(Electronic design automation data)
┄┄┄┄┄┄

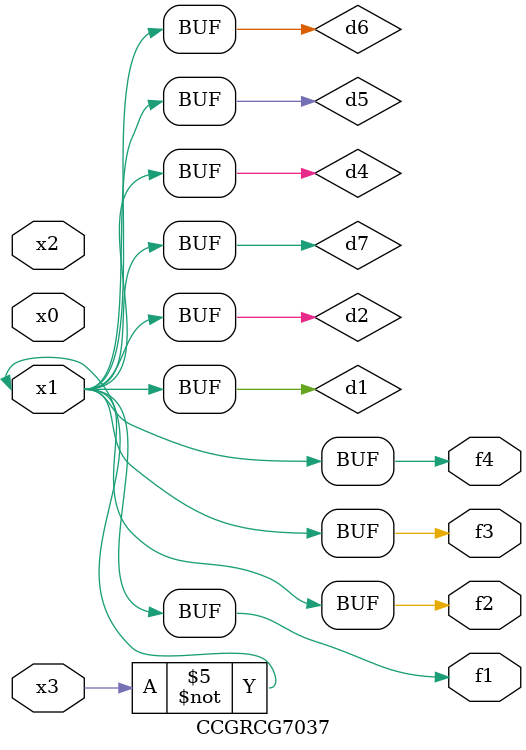
<source format=v>
module CCGRCG7037(
	input x0, x1, x2, x3,
	output f1, f2, f3, f4
);

	wire d1, d2, d3, d4, d5, d6, d7;

	not (d1, x3);
	buf (d2, x1);
	xnor (d3, d1, d2);
	nor (d4, d1);
	buf (d5, d1, d2);
	buf (d6, d4, d5);
	nand (d7, d4);
	assign f1 = d6;
	assign f2 = d7;
	assign f3 = d6;
	assign f4 = d6;
endmodule

</source>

┄┄┄┄┄┄

**Exercise:**
Return the records above verbatim, leaving out images.

**Written solution:**
<source format=v>
module CCGRCG7037(
	input x0, x1, x2, x3,
	output f1, f2, f3, f4
);

	wire d1, d2, d3, d4, d5, d6, d7;

	not (d1, x3);
	buf (d2, x1);
	xnor (d3, d1, d2);
	nor (d4, d1);
	buf (d5, d1, d2);
	buf (d6, d4, d5);
	nand (d7, d4);
	assign f1 = d6;
	assign f2 = d7;
	assign f3 = d6;
	assign f4 = d6;
endmodule

</source>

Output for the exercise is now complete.